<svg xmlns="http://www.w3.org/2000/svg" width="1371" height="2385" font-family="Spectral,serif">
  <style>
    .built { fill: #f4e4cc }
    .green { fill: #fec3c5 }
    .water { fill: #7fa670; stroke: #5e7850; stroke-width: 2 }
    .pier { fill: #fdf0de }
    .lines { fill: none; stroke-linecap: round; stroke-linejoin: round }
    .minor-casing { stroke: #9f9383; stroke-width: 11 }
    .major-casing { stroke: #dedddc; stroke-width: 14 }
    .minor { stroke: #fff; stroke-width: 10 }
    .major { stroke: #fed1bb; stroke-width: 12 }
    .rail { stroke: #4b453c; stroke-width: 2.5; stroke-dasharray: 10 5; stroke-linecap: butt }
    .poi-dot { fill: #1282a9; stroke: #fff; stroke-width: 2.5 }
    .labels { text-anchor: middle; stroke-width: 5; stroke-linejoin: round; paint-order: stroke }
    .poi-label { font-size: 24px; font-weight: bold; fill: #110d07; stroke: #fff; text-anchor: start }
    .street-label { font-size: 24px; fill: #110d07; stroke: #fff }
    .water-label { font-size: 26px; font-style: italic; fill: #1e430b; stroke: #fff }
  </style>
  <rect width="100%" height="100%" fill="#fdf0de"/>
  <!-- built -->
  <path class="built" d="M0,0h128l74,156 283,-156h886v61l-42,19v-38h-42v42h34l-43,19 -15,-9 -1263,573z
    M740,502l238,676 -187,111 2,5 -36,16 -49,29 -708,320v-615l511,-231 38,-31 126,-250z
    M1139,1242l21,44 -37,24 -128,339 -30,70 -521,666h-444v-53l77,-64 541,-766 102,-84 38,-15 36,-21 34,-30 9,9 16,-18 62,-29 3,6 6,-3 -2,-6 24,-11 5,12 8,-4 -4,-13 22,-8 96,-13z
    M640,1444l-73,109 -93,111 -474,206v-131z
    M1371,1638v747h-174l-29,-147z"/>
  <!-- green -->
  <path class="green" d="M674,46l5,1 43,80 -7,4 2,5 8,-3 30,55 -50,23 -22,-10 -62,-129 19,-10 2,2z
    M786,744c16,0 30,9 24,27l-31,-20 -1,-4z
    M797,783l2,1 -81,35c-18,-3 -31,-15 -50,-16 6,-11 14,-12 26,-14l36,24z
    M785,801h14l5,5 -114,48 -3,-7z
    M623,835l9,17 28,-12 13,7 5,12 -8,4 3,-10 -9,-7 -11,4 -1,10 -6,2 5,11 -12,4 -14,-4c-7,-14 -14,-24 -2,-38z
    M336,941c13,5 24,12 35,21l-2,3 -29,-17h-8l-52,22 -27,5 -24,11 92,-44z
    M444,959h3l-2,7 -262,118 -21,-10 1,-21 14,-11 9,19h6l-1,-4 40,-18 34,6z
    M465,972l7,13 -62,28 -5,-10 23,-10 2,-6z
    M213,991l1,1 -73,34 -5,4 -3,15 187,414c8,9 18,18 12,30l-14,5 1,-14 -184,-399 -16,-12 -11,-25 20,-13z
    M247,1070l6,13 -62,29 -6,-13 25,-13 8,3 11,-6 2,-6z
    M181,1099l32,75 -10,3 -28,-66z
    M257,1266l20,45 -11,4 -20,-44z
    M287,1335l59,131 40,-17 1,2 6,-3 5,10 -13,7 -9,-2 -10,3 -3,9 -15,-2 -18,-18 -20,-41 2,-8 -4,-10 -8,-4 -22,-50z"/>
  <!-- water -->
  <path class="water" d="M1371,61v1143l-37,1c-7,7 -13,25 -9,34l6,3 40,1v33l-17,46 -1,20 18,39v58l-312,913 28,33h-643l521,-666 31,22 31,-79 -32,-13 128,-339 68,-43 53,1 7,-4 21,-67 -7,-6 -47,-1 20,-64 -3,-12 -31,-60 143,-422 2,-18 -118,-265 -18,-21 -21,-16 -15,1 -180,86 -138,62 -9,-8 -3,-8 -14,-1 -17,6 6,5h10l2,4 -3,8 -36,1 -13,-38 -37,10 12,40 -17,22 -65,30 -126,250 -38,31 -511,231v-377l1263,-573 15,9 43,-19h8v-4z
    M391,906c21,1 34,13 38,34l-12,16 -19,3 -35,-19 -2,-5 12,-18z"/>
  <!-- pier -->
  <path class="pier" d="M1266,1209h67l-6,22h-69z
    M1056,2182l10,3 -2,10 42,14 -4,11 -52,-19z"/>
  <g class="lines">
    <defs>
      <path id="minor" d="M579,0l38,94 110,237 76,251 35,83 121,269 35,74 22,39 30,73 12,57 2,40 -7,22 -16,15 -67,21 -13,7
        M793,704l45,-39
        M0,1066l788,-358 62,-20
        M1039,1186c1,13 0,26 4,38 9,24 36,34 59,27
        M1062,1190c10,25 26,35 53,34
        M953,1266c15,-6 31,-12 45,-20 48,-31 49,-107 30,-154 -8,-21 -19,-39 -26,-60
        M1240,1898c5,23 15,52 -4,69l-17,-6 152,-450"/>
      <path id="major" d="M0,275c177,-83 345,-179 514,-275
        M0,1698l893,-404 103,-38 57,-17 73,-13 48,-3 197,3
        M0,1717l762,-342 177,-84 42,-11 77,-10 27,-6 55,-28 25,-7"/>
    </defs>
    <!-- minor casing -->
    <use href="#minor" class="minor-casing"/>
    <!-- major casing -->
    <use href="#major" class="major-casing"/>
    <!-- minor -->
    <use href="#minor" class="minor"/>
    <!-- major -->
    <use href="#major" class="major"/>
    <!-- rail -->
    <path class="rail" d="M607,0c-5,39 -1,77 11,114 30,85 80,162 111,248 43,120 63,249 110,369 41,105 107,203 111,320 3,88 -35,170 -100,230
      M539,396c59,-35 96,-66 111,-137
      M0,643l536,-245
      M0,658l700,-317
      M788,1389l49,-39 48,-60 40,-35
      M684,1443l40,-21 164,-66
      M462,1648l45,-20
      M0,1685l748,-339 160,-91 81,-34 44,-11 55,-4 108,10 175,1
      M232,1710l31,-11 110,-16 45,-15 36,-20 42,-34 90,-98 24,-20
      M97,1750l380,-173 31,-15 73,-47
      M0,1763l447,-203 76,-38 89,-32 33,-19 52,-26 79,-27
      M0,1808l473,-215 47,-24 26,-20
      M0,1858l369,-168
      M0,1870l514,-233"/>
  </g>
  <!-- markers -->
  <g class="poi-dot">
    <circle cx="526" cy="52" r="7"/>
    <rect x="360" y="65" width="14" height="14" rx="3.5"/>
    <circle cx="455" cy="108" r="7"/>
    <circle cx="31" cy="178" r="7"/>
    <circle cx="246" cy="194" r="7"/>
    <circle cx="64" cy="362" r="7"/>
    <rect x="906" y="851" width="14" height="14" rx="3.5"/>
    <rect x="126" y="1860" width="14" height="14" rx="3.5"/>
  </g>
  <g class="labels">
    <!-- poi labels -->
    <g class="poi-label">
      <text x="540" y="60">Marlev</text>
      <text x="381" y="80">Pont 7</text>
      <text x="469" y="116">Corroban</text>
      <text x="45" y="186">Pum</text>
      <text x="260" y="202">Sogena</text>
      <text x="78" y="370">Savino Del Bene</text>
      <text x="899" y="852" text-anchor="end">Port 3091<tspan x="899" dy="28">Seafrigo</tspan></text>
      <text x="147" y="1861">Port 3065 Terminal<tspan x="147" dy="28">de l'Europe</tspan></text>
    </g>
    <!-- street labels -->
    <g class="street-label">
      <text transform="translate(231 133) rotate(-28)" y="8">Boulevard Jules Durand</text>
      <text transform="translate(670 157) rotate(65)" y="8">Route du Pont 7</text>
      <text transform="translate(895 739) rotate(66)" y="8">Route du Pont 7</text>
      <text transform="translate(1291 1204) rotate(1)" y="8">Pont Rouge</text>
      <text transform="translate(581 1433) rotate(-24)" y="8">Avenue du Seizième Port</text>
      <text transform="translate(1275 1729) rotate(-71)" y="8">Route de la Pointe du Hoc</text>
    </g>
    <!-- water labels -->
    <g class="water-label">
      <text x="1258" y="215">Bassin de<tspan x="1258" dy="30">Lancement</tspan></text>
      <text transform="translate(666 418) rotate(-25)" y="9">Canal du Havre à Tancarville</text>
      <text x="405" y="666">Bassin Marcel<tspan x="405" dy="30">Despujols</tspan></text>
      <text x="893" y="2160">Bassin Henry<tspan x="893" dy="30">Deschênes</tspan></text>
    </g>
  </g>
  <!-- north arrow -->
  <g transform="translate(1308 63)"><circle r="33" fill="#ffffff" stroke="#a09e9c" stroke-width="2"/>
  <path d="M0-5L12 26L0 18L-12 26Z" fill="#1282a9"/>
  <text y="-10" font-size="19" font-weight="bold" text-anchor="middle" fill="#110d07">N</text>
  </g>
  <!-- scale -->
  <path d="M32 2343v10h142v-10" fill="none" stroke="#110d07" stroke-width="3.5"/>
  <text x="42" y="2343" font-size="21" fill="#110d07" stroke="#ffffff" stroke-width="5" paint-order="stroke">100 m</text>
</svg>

• **The problem**:
Show, from the entries above, every line that includes the string "round".

• **Expected answer**:
    .lines { fill: none; stroke-linecap: round; stroke-linejoin: round }
    .labels { text-anchor: middle; stroke-width: 5; stroke-linejoin: round; paint-order: stroke }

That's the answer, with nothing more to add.